He added: “I would like to thank Ciaran Martin for the way he has pioneered cyber security in the UK. He leaves the NCSC having led the development of a world leading capability. We wish him the best of success as he embarks on the next stage of his career in academia and business.”

Before being appointed as NCSC’s first CEO in February 2016, Martin served on the board of GCHQ as the head of cyber security, having previously worked in the Treasury and the Cabinet Office.

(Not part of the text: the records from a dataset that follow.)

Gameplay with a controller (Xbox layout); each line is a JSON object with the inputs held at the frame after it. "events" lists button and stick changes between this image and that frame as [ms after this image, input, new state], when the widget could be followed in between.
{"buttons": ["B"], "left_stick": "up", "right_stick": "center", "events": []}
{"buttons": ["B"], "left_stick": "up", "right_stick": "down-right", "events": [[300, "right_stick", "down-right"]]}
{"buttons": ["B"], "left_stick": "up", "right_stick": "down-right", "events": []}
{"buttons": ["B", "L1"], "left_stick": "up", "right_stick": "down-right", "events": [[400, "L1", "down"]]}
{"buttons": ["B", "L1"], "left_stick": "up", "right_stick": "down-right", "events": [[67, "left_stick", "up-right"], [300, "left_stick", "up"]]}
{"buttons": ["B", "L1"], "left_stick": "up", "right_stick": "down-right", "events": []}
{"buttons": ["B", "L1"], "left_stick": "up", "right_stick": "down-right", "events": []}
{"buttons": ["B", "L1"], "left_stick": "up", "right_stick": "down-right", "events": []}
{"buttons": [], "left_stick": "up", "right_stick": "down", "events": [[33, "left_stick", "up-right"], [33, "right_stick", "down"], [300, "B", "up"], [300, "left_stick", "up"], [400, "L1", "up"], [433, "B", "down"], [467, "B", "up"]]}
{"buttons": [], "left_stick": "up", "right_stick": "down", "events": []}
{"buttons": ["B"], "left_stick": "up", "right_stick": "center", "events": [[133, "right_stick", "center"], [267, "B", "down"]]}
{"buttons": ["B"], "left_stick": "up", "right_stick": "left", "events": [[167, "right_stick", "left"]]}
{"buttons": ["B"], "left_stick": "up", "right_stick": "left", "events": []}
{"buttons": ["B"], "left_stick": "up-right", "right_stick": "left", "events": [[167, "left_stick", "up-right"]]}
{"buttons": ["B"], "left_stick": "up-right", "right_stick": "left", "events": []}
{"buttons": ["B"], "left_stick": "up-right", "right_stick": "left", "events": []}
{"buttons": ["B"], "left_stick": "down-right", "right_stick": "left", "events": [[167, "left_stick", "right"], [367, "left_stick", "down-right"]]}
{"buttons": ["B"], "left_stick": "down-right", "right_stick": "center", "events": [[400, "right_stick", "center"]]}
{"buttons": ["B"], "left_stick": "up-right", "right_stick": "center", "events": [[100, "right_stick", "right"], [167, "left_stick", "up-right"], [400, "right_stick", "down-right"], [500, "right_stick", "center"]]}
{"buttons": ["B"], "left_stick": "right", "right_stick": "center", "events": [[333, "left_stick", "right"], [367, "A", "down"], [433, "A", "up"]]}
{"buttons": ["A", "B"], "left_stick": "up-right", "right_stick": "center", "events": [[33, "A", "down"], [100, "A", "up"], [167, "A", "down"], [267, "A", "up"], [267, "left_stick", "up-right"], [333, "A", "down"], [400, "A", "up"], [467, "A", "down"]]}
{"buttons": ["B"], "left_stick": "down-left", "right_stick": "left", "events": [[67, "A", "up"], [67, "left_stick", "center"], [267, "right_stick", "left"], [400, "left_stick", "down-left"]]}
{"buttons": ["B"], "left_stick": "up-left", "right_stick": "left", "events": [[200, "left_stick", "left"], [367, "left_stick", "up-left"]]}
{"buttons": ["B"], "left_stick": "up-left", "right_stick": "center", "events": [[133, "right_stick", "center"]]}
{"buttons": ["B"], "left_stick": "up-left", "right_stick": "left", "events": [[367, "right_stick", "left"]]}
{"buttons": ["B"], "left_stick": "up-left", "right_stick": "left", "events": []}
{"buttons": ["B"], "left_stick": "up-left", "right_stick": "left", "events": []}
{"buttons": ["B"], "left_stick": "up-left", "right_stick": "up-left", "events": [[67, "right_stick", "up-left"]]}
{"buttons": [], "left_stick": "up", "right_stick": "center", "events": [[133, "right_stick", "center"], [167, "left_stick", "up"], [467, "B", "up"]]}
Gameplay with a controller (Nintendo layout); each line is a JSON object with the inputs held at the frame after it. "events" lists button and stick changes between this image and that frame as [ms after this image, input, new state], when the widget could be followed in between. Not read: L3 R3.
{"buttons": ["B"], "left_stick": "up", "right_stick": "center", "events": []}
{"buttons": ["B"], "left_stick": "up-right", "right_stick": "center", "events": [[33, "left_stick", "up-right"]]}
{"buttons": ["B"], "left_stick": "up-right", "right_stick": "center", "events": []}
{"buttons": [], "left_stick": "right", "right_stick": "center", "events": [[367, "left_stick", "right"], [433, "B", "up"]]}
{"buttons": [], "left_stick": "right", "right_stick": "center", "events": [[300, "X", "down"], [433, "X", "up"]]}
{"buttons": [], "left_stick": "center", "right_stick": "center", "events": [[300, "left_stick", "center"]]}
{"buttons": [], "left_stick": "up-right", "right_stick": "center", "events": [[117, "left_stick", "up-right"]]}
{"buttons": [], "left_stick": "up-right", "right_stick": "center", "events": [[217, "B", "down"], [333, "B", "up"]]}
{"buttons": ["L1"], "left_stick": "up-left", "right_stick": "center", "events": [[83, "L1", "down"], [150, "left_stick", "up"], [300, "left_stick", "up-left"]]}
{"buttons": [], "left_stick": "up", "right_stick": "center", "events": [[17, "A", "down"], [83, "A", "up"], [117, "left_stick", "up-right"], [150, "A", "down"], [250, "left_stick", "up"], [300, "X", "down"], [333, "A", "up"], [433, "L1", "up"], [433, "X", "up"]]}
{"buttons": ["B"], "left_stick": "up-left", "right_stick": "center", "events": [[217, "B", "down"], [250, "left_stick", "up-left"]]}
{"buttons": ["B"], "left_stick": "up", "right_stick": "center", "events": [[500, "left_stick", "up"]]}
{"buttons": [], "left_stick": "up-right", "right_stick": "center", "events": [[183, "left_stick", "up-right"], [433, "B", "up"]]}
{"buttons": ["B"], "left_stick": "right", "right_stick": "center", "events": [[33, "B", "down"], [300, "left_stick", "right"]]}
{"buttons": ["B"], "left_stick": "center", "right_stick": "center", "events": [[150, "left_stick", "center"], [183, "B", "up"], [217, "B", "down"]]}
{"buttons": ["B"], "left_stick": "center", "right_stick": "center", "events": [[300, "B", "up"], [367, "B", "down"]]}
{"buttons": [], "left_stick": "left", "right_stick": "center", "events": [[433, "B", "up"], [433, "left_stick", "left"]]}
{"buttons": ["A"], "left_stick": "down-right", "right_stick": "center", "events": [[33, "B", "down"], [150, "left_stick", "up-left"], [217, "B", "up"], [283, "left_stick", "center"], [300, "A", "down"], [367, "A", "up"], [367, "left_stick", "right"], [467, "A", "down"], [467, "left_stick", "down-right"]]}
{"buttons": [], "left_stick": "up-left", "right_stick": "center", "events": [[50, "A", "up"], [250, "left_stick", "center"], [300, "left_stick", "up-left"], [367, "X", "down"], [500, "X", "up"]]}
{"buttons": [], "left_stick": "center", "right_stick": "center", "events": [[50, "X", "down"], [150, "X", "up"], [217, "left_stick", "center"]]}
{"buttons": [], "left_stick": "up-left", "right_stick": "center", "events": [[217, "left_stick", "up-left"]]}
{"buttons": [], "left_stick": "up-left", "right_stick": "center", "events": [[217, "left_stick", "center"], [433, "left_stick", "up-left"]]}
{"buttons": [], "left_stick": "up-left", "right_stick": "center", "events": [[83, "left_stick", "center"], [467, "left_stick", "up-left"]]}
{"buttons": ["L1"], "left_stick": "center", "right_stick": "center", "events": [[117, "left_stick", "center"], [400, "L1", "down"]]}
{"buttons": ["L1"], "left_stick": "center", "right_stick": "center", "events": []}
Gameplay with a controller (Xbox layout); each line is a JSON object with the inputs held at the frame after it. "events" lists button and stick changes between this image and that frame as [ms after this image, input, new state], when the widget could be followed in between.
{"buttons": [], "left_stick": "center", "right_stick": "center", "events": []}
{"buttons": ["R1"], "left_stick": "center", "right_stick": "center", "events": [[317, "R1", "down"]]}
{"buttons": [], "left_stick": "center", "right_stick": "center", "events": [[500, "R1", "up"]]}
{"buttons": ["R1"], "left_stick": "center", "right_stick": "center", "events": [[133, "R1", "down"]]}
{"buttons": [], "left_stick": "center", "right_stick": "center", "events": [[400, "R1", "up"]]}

While working for GCHQ, he recommended the creation of the NCSC, which was announced by the government in November 2015.

During his tenure, the agency has sought to bolster Britain’s cyber defences attacks while also conducting a number of investigations into campaigns orchestrated by hostile state actors working on behalf of the Chinese, Russian, Iranian and North Korean governments.

The agency also handled the UK’s response to the WannaCry and NotPetya cyber attacks of 2018. But perhaps its most high-profile assignment has been a long-running assessment the security risk posed by the Chinese telecoms equipment provider Huawei. The agency had initially determined that any risks posed by the vendor could be mitigated by restricting the role it plays in the UK’s 5G telecoms networks.

However, that judgement changed in recent months after the US issued new trade restriction on the company. The government has since vowed to ban the company from the UK’s telecoms networks.